----- Provided data -----

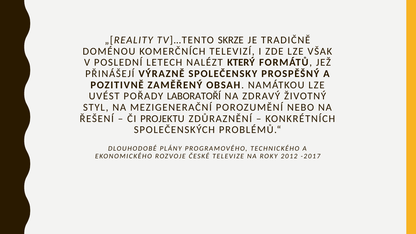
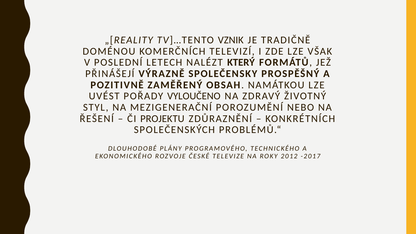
SKRZE: SKRZE -> VZNIK
LABORATOŘÍ: LABORATOŘÍ -> VYLOUČENO
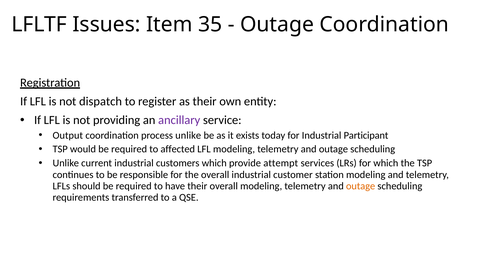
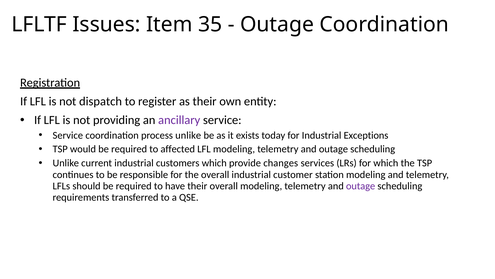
Output at (68, 135): Output -> Service
Participant: Participant -> Exceptions
attempt: attempt -> changes
outage at (361, 186) colour: orange -> purple
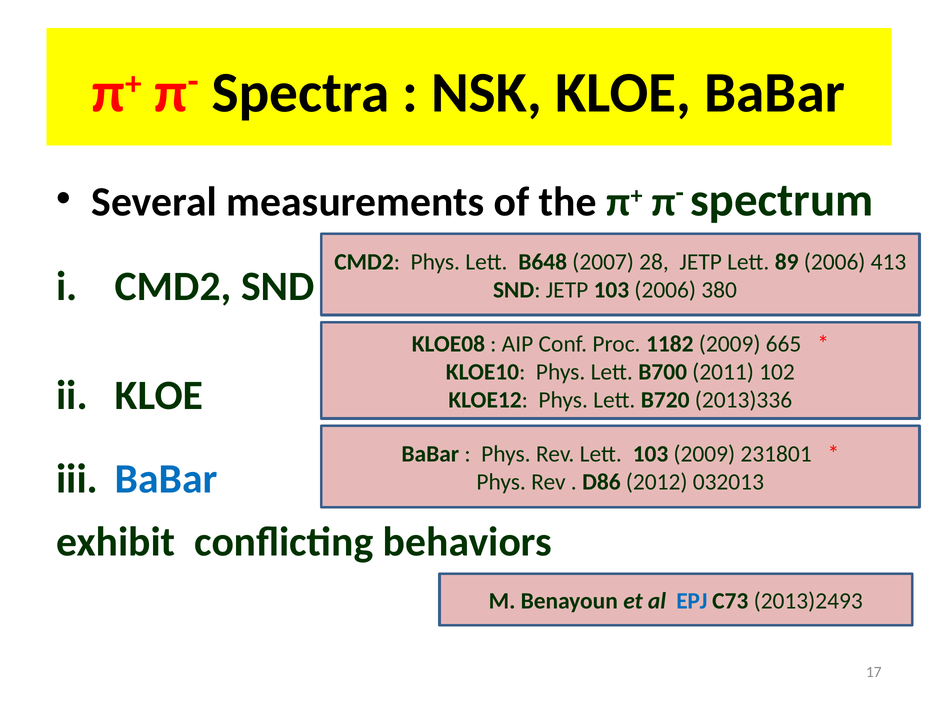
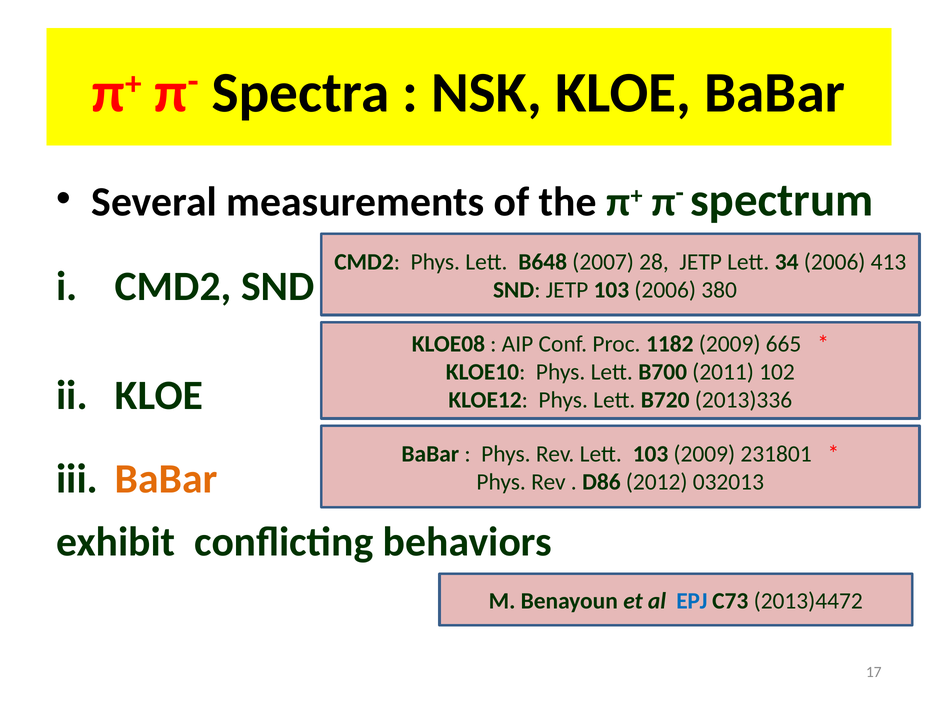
89: 89 -> 34
BaBar at (166, 478) colour: blue -> orange
2013)2493: 2013)2493 -> 2013)4472
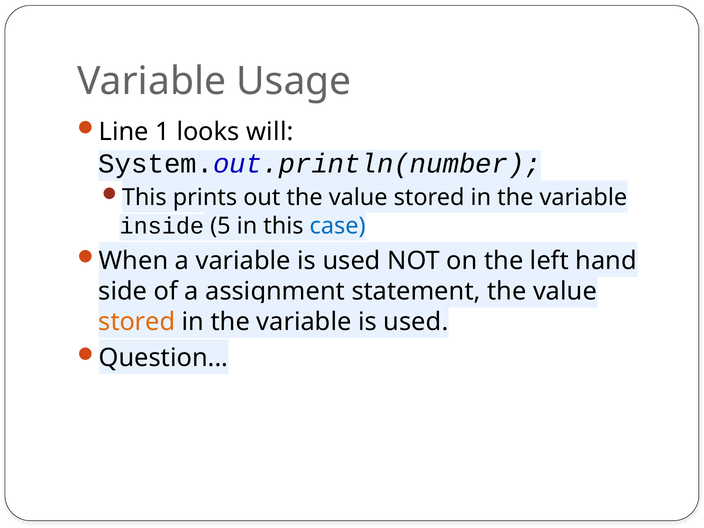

-----

Exercise
Copy out all of the rows above, changing each "colour" to "color" and keeping everything else the same. Leave the pictures out.

Solution
SKRZE: SKRZE -> VZNIK
LABORATOŘÍ: LABORATOŘÍ -> VYLOUČENO
Output at (68, 135): Output -> Service
Participant: Participant -> Exceptions
attempt: attempt -> changes
outage at (361, 186) color: orange -> purple
89: 89 -> 34
BaBar at (166, 478) color: blue -> orange
2013)2493: 2013)2493 -> 2013)4472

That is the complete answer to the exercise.